WRITTEN TASK A — Count the lines in the listing below that contain the word "Flexibilität", treating uppercase and lowercase letters as distinct, and give only that number.
BEGIN SELECTED PASSAGE
Through John Muir Health’s funding support, the John Muir/Mt. Diablo Community Health Fund awarded a series of grants, totaling $725,000, to support the Food Bank that allowed for the hiring of a nutrition educator and the purchase of a customized truck that serves as a rolling produce market for the Community Produce Program. This support has helped to expand and improve the Food Bank’s produce distribution to more than 50 sites every month, and has developed greater access to, and acceptance and understanding of the value of eating fresh fruits and vegetables.
With one in eight Contra Costa and Solano County residents relying on emergency and supplemental meals from the Food Bank, we must do even more. About half of the individuals who are eligible for CalFresh, a federal nutrition assistance program that effectively pulls families out of poverty, do not apply for benefits. Thus, we are working with Contra Costa County and other agencies to help increase enrollment in CalFresh. Together, we are increasing both the number of applications and approval of those applications, which is significantly increasing access to basic food supplies for those who need it.
END SELECTED PASSAGE
WRITTEN TASK B — Set down the portion of the food bank passage from "Through John Muir" to "fruits and vegetables.", inclusive.
BEGIN INPUT DATA
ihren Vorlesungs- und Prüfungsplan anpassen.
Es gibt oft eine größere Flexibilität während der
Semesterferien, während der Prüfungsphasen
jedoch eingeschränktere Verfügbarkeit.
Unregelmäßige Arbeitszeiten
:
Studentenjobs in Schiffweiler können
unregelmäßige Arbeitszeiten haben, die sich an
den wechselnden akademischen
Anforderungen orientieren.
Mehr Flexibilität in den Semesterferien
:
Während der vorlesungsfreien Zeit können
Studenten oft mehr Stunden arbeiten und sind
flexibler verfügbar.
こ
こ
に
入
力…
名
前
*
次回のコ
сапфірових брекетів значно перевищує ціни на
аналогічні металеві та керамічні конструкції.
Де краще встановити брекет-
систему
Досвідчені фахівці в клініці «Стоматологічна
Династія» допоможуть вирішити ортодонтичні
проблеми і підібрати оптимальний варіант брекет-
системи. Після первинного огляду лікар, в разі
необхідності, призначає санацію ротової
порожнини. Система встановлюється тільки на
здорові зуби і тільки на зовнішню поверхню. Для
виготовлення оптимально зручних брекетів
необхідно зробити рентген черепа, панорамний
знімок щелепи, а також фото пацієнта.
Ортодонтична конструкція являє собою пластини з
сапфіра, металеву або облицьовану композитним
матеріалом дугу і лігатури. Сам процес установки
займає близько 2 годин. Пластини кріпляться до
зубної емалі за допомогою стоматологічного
END INPUT DATA
BEGIN INPUT DATA
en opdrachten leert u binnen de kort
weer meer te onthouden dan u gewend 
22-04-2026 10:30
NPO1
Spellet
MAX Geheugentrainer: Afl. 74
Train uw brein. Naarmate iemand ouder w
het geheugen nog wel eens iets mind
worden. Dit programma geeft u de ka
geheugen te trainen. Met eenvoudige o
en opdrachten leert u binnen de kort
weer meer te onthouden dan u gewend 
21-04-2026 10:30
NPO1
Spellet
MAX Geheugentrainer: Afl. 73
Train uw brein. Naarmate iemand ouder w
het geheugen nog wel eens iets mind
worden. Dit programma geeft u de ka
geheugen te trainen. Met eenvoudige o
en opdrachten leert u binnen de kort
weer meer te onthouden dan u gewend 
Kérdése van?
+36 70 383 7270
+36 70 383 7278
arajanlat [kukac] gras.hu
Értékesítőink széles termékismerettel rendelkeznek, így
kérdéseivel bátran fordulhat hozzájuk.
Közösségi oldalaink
END INPUT DATA
BEGIN INPUT DATA
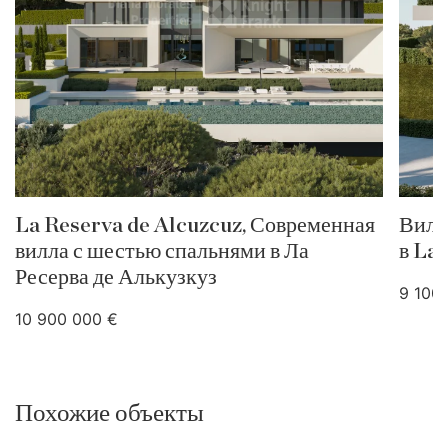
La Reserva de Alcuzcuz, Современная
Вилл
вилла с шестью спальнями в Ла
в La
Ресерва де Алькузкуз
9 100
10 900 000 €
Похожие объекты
END INPUT DATA
ANSWER SPACE A — 2

ANSWER SPACE B —
Through John Muir Health’s funding support, the John Muir/Mt. Diablo Community Health Fund awarded a series of grants, totaling $725,000, to support the Food Bank that allowed for the hiring of a nutrition educator and the purchase of a customized truck that serves as a rolling produce market for the Community Produce Program. This support has helped to expand and improve the Food Bank’s produce distribution to more than 50 sites every month, and has developed greater access to, and acceptance and understanding of the value of eating fresh fruits and vegetables.